Copy out the lines running from the line with "Más acertijos sobre..." to the line with "HVIEZDIČIEK.", keeping both of those lines. Leave the pictures out of your copy.

Dataset entries:
=== Begin Enclosure ===

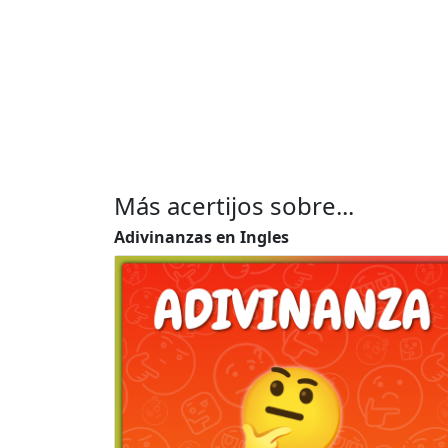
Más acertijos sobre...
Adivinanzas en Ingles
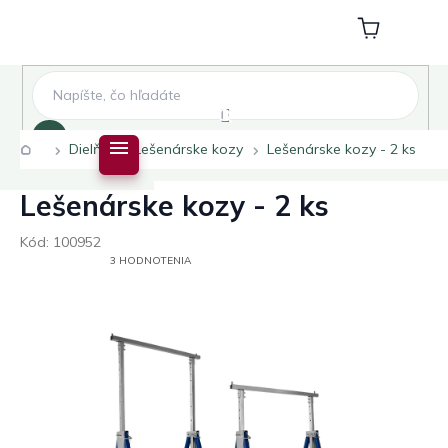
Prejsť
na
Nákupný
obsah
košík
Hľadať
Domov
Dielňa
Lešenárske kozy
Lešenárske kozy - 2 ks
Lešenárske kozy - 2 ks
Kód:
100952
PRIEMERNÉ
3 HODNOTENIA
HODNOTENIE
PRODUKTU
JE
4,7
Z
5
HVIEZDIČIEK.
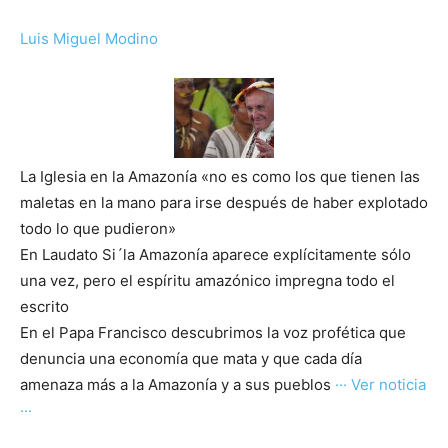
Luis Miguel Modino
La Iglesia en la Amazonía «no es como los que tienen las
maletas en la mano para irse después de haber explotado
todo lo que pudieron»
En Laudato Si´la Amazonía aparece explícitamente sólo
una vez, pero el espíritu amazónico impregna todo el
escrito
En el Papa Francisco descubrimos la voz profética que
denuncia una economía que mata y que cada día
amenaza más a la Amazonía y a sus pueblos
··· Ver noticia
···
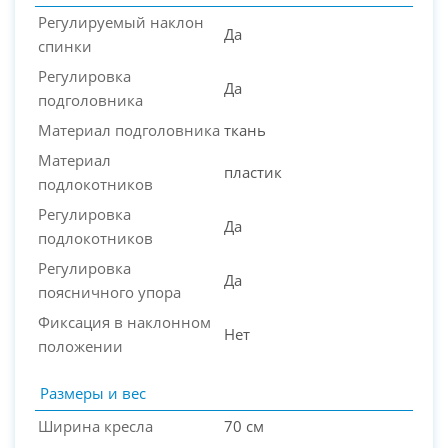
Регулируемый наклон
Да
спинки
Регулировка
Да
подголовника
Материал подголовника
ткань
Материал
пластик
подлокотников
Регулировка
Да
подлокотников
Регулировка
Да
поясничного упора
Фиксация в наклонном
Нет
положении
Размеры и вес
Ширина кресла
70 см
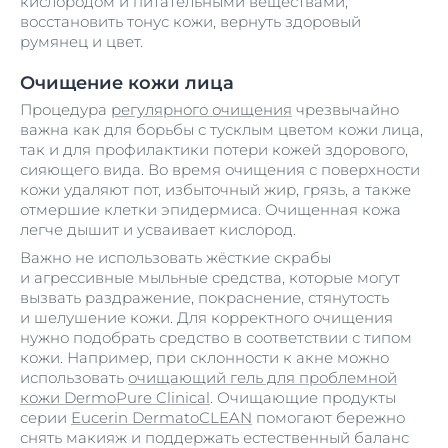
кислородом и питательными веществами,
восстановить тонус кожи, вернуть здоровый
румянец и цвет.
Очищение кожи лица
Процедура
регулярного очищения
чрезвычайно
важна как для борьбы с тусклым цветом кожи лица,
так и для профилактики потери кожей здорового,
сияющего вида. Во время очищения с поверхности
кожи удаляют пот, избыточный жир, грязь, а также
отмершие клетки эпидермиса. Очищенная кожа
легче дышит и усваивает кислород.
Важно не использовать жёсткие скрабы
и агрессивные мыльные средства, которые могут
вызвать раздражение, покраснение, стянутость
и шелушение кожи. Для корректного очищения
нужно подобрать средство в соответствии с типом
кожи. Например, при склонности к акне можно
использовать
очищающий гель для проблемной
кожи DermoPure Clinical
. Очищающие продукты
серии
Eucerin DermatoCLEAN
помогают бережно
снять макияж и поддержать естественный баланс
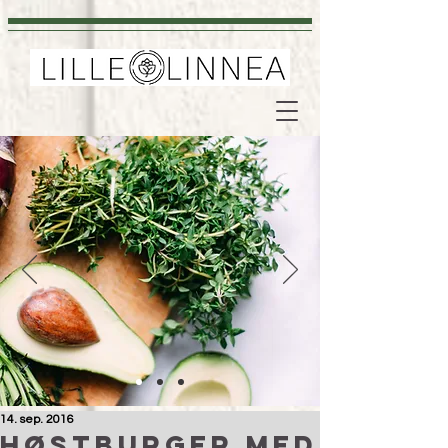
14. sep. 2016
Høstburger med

=== End Enclosure ===
=== Begin Enclosure ===

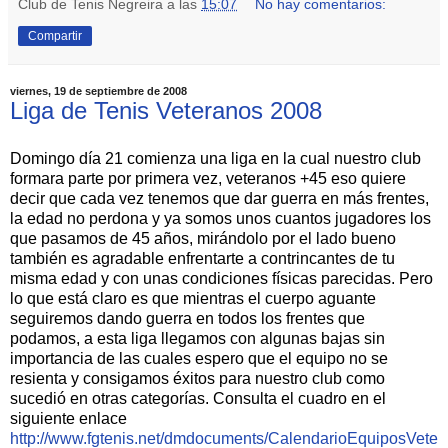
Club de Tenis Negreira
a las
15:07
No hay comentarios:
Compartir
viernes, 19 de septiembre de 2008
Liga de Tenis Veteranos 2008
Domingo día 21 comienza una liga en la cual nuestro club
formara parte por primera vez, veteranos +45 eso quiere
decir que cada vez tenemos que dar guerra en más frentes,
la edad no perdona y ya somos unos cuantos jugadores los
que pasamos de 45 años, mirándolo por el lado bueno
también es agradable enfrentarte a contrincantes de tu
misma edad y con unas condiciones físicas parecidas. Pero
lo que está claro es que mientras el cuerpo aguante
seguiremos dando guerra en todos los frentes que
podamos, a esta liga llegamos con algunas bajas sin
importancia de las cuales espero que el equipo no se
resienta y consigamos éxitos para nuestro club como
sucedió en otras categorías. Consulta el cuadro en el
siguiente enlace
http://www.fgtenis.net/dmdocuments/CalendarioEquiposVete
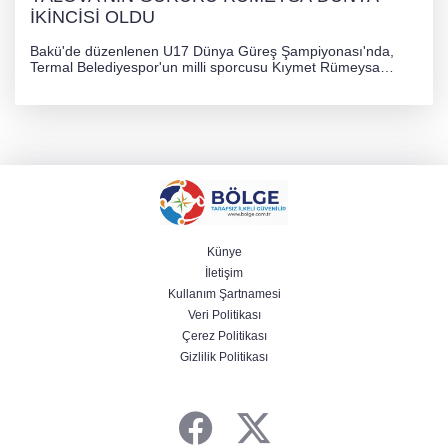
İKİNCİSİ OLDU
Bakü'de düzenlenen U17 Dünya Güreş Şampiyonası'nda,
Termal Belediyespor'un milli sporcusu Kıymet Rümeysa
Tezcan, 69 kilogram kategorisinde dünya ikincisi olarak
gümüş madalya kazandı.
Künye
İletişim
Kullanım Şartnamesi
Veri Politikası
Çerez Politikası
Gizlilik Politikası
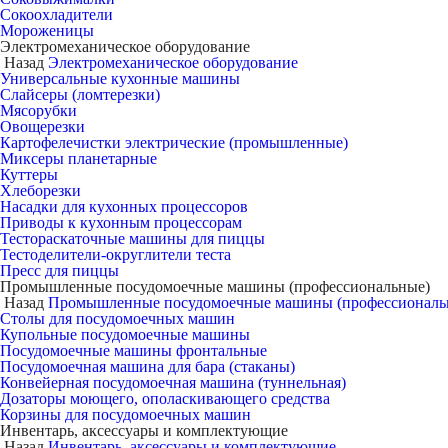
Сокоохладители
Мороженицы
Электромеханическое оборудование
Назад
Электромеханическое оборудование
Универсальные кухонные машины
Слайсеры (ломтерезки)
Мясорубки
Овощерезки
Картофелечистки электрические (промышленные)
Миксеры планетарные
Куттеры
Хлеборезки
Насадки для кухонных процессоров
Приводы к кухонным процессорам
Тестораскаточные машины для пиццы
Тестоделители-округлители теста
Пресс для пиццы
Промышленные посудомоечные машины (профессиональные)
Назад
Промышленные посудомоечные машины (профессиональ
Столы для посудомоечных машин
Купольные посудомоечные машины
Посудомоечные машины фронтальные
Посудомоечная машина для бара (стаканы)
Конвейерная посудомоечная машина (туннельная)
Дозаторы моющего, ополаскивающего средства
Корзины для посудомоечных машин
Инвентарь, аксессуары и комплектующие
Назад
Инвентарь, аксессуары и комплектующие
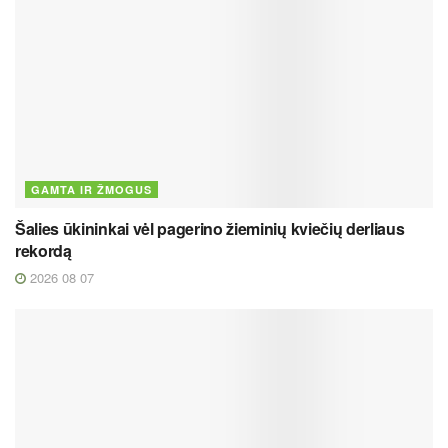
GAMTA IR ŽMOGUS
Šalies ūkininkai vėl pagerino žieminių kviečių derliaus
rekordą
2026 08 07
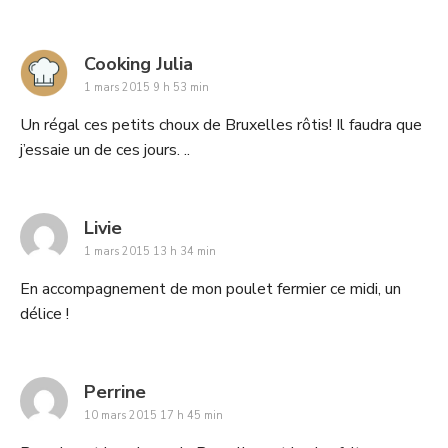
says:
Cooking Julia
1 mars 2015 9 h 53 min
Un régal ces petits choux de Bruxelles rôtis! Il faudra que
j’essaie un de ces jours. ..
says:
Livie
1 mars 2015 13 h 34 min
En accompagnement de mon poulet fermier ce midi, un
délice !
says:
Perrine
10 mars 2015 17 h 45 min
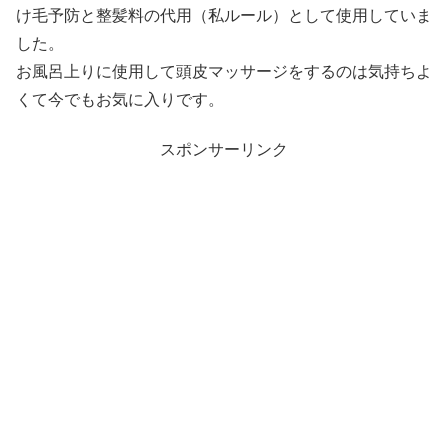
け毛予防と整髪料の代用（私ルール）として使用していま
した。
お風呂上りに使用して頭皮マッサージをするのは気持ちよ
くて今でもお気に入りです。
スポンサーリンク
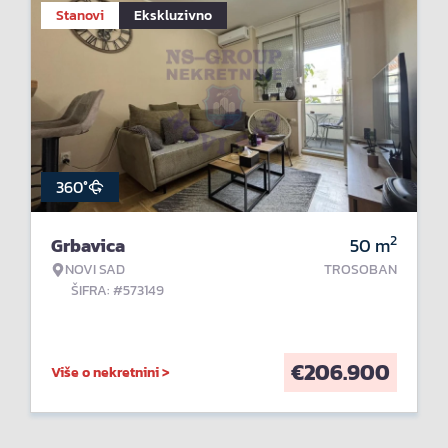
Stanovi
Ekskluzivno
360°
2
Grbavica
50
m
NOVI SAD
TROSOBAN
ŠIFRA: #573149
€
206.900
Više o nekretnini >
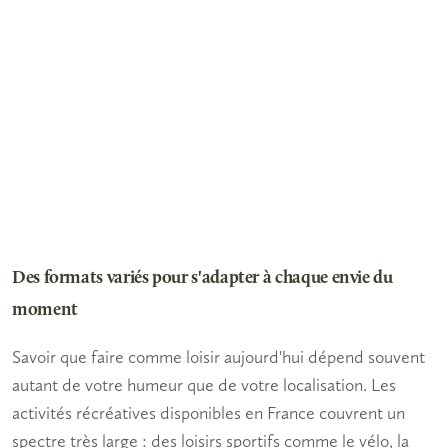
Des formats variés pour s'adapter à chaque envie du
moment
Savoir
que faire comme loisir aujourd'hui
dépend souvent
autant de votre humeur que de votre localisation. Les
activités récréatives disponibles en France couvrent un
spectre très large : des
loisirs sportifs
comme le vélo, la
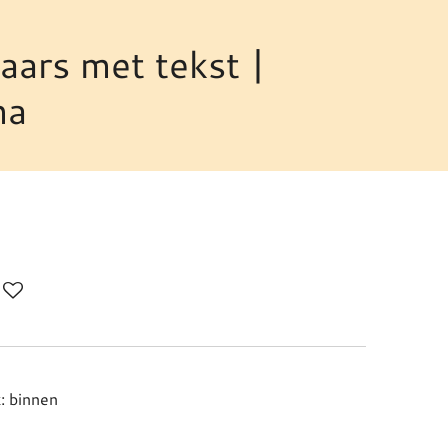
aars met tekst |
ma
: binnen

=== End Enclosure ===

* [Answer section]:
Más acertijos sobre...
Adivinanzas en Ingles
Prejsť
na
Nákupný
obsah
košík
Hľadať
Domov
Dielňa
Lešenárske kozy
Lešenárske kozy - 2 ks
Lešenárske kozy - 2 ks
Kód:
100952
PRIEMERNÉ
3 HODNOTENIA
HODNOTENIE
PRODUKTU
JE
4,7
Z
5
HVIEZDIČIEK.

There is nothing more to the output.